Chancellor James R. Martin II shakes hands with new Ph.D. Arjun Thapa as Provost Tonya Smith-Jackson, left, and Niroj Aryal, Ph.D., chair of the Department of Natural Resources and Environmental Design, look on.
Spring 2025 Commencements, held at First Horizon Coliseum at the Greensboro Complex on May 9 for the Graduate College and May 10 for undergraduates, brought two major “firsts” to the university:
The first spring commencements to be presided over by Chancellor James R. Martin II; and the first graduates of the College of Agriculture and Environmental Sciences’ Ph.D. program, which launched in 2022.
“You’ve been shaped by the values of A&T,” Martin told an undergraduate class of more than 1,600, including 127 CAES undergraduate Aggies. You have the responsibility to use your education to lift others up and shape the world around you.”
Martin took note of the 135th anniversary of the Second Morrill Act, the law signed and passed by Congress in 1890 that required states to establish separate land-grant institutions for Black students or demonstrate that admission was not restricted by race.
“The Second Morrill Act was passed in 1890 and just eight months later, North Carolina A&T was born in our state’s general assembly as the Agricultural & Mechanical College,” said Martin. “Who could have guessed all these many years later, A&T would hold such a singular place in American education? We’re the number one producer of Black STEM graduates, the number one producer of Black engineers, the number one producer of Black agricultural scientists. And I can keep going.”
Brad Holmes ’02, executive vice president and general manager of the National Football League’s Detroit Lions, served as keynote speaker for the two baccalaureate student ceremonies Saturday.

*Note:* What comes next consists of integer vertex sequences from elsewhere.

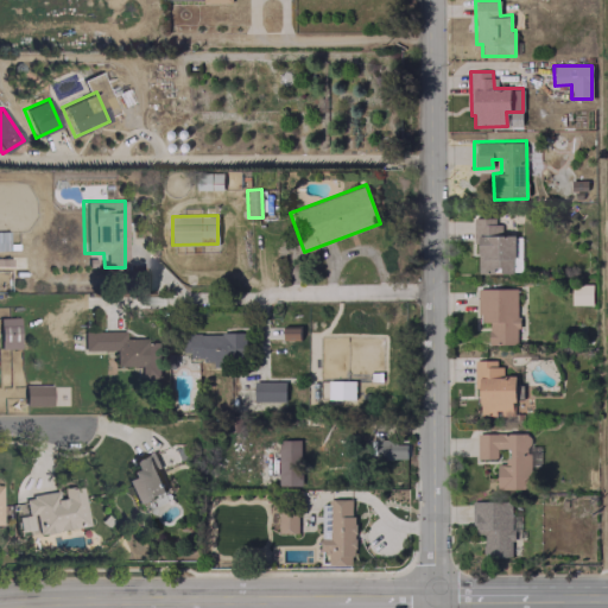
[(515,272),(514,235),(499,235),(498,217),(476,217),(477,273),(515,272)]
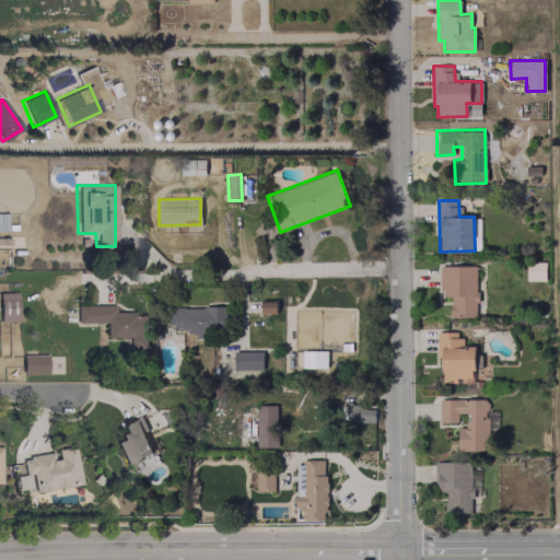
[(526,280),(545,280),(545,261),(525,263),(526,280)]
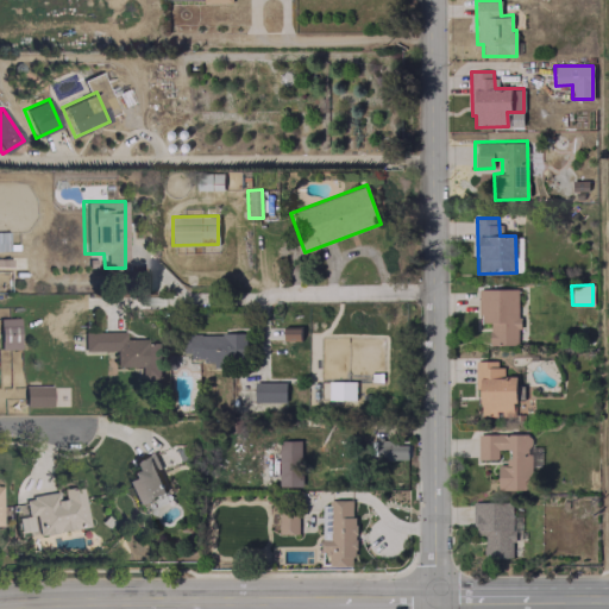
[(518,344),(518,288),(478,289),(478,322),(489,322),(489,344),(518,344)]
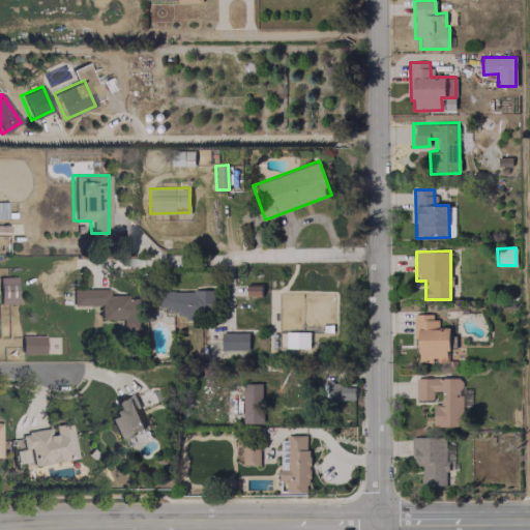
[(0,303),(16,303),(15,275),(0,276),(0,303)]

A defensive tackle, he was a four-year letterman, two-year starter and 2001 captain for the Aggie football team, which won the Mid-Eastern Athletic Conference and Historically Black College and University National Championship under legendary coach Bill Hayes.
In his keynote speech, he gave the new graduates his own pep talk.
“Chase your passion. Read as much as you can. Be grateful. Be consistent,” he said.
“Life is hard, but you already knew that. Choose your hard. Financial discipline is hard, but so is debt. Marriage is hard, but so is divorce. Waking up on time to go to work is hard, and so is unemployment. Choose your hard.”

An Animal Sciences graduate’s mortarboard shows her next plans.
Twenty-three graduate students left the coliseum with diplomas and certificates on May 9, including one Ph.D. student, 12 master’s degree-earners and 10 students receiving certificates in human lactation and advanced waste management, respectively.
Keynote speaker Joan Higginbotham is a retired NASA astronaut and the third African American woman to go into space. Widely recognized for her accomplishments in space exploration, she is a recipient of the National Space Medal, the Adler Planetarium Women in Space Award and NASA Exceptional Service Medal and was named one of Savoy Magazine’s Top Influential Women in Corporate America and one of Essence magazine’s Top 50 Women, among other accolades.
To succeed, she told graduates, “say ‘yes’ to the stretch.”
“The journey began long before liftoff; it began with an education and doing the hard work when no one was watching,” said Higgenbotham. “It began with being willing to be the only woman in the room and sometimes the only person of color, not letting that stop me but instead using that to fuel me. It began with turning what could have held me back into the very thing that propelled me forward.”
The ceremony also recognized the college’s inaugural doctoral candidate in agricultural and environmental sciences: Arjun Thapa, who graduated from the Department of Natural Resources and Environmental Design with a concentration in sustainable agriculture and environmental sciences. Ph.D. student William Oyom, who finished the semester in the Department of Family and Consumer Sciences with a concentration in food science, human nutrition and health, will walk the stage with his degree in Fall 2025.